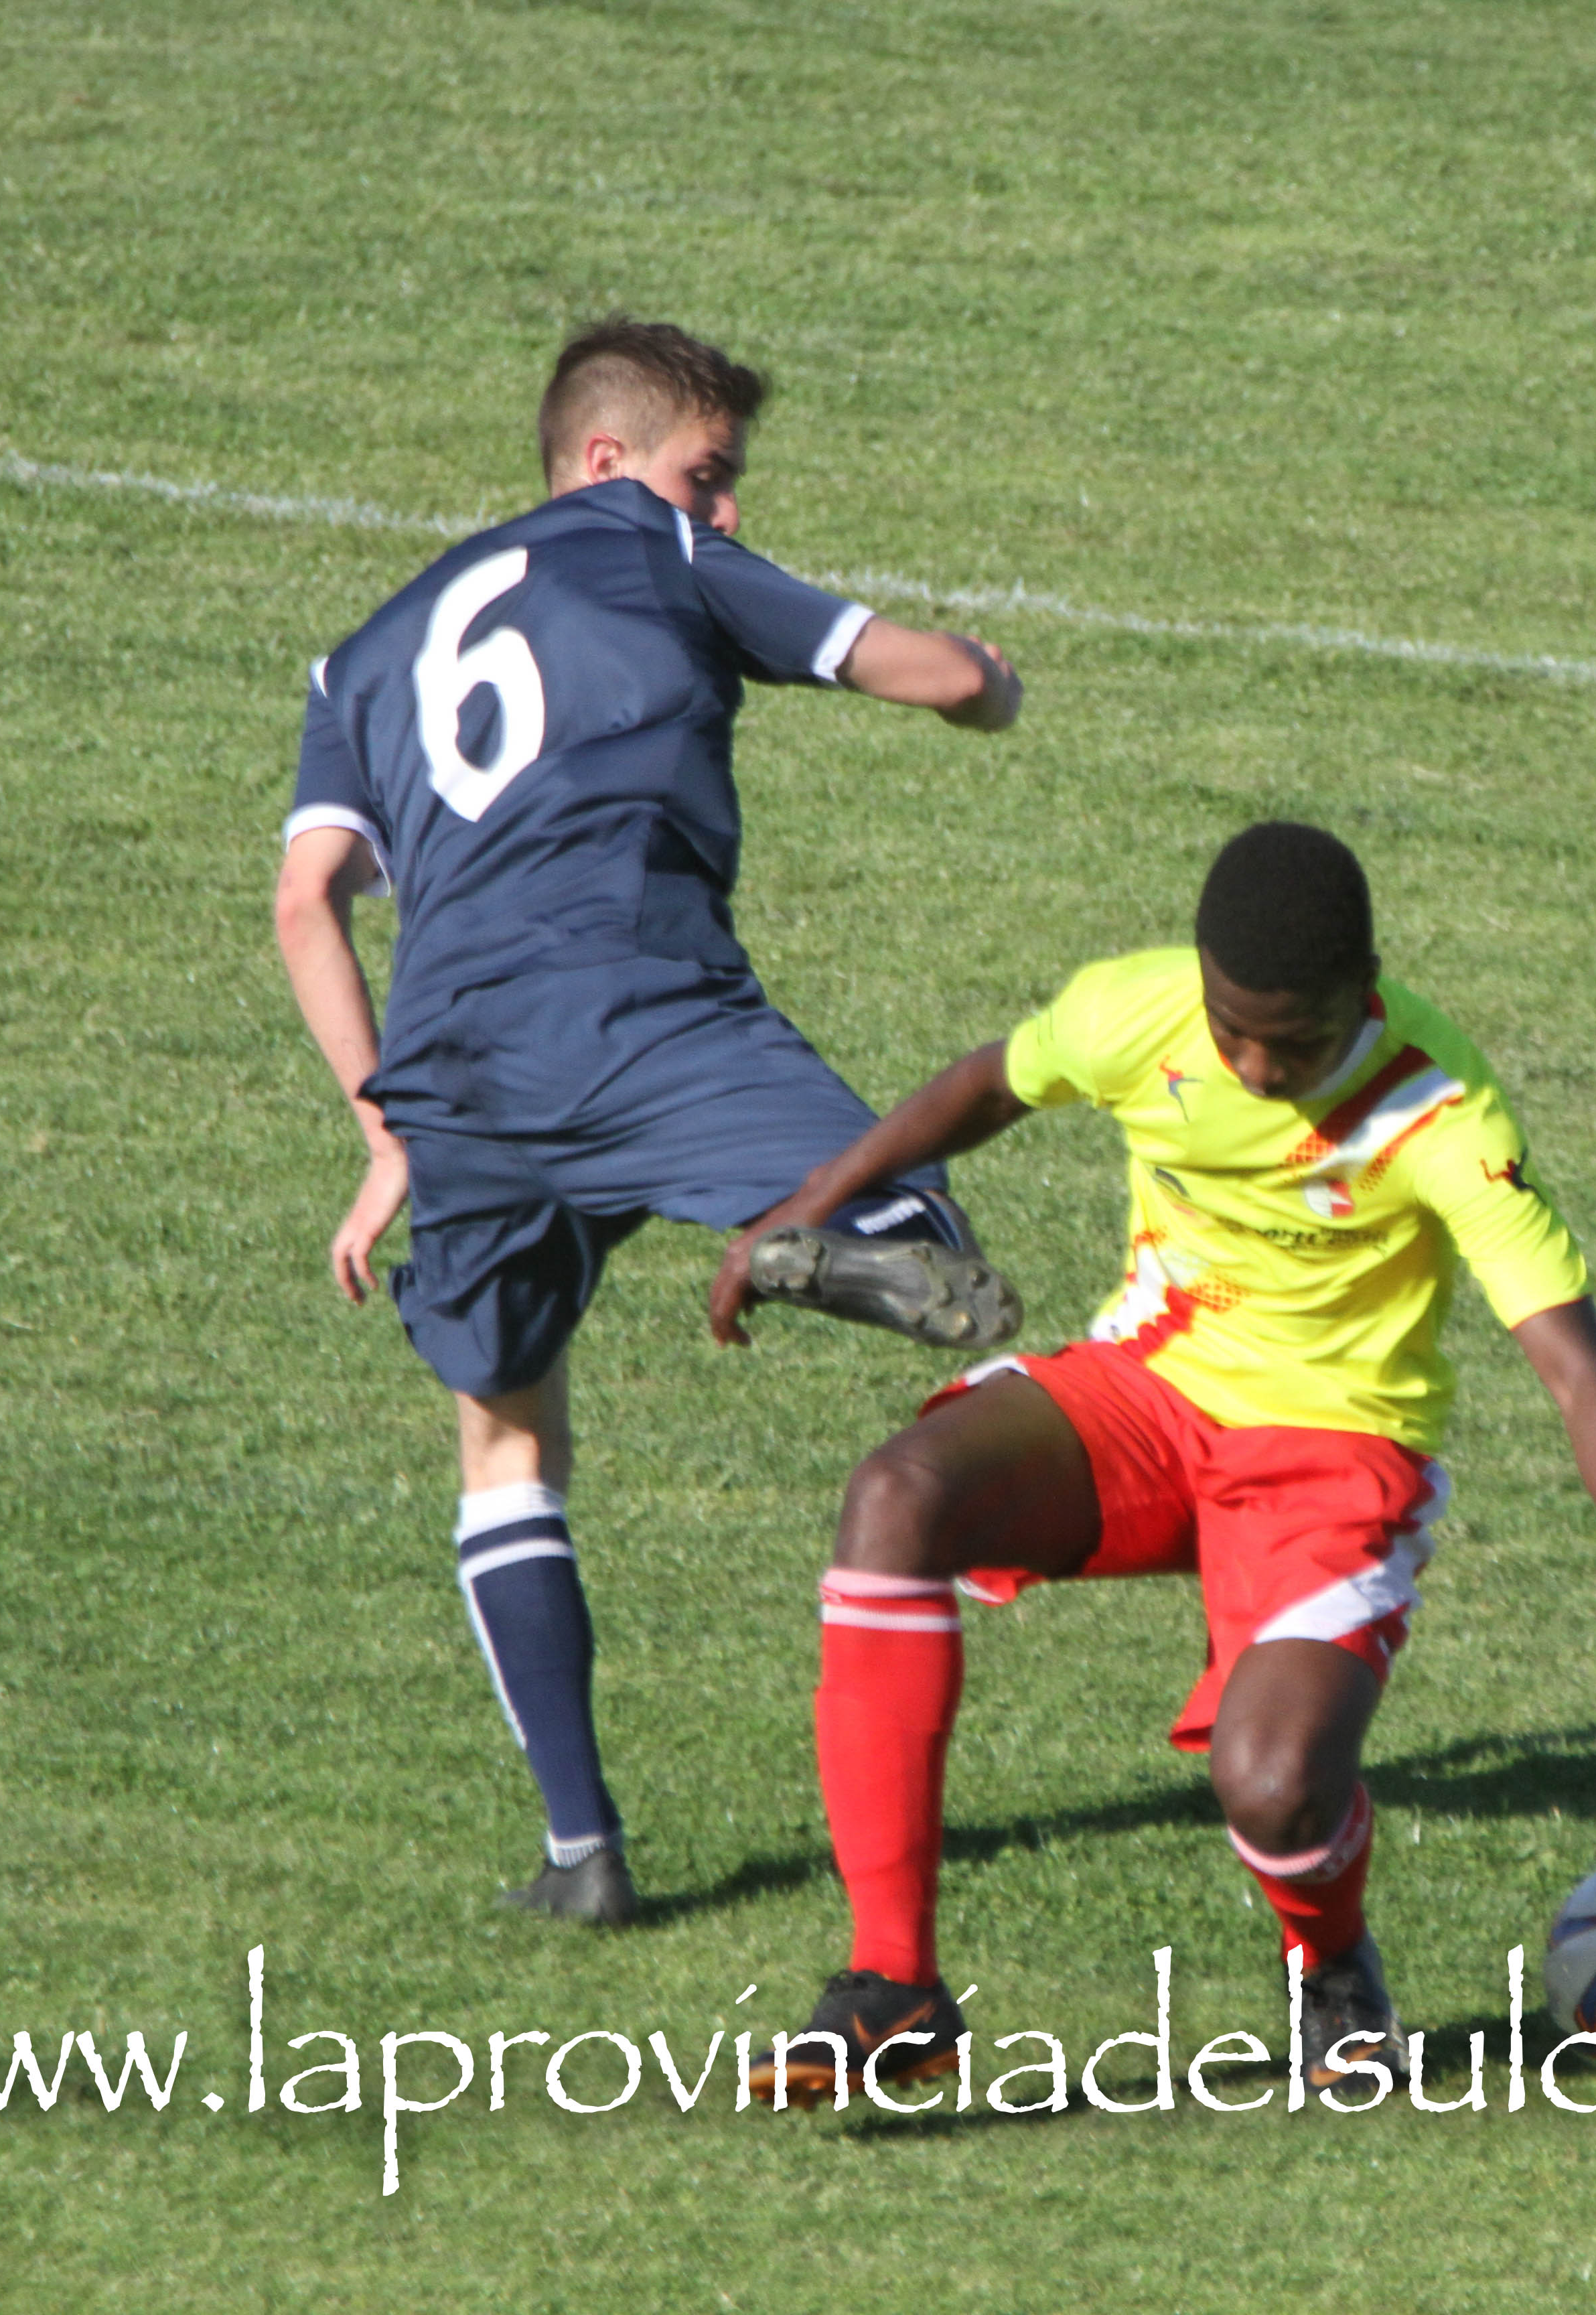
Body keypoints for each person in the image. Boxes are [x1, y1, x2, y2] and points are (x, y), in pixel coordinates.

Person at [709, 821, 1596, 2095]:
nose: (1256, 1067)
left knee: (1273, 1785)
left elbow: (1576, 1367)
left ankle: (1331, 1970)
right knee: (897, 1496)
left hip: (1334, 1455)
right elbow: (991, 1083)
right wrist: (803, 1209)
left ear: (1367, 989)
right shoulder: (1139, 1012)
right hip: (1149, 1393)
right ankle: (893, 1984)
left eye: (1295, 1042)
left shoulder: (1443, 1110)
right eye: (1233, 1032)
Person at [273, 317, 1031, 1928]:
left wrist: (385, 1133)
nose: (727, 511)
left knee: (503, 1437)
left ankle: (582, 1856)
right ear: (609, 462)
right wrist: (992, 688)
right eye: (711, 476)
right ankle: (832, 1251)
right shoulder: (653, 545)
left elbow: (304, 902)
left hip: (456, 1072)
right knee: (916, 1212)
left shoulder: (360, 659)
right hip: (635, 1003)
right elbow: (943, 675)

▶ **WHAT THE EXERCISE ASKS**
Please go through the entries and show every line with the word "shoulder".

▶ **WRITTEN SOLUTION**
right shoulder: (1139, 1012)
left shoulder: (1443, 1110)
right shoulder: (653, 545)
left shoulder: (360, 659)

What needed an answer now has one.